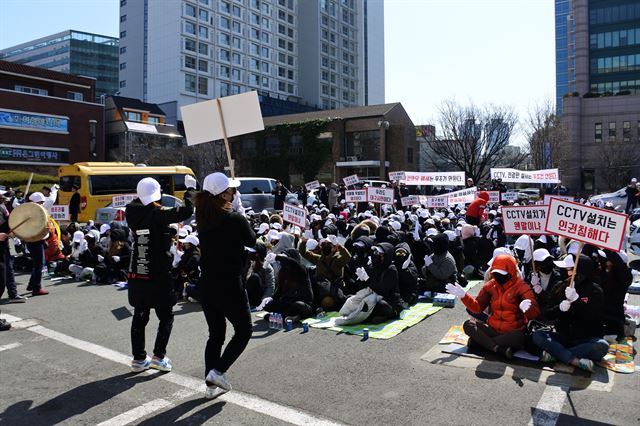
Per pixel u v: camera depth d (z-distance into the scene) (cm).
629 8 6394
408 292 765
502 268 549
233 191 483
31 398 457
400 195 1875
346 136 4928
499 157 4531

════════

Omit the pictures, then give every record back exactly as it stands.

● WRITTEN RESPONSE
Per pixel u v: camera depth d (z-distance into the scene) (cm).
629 8 6394
408 292 765
502 268 549
233 191 483
31 398 457
400 195 1875
346 136 4928
499 157 4531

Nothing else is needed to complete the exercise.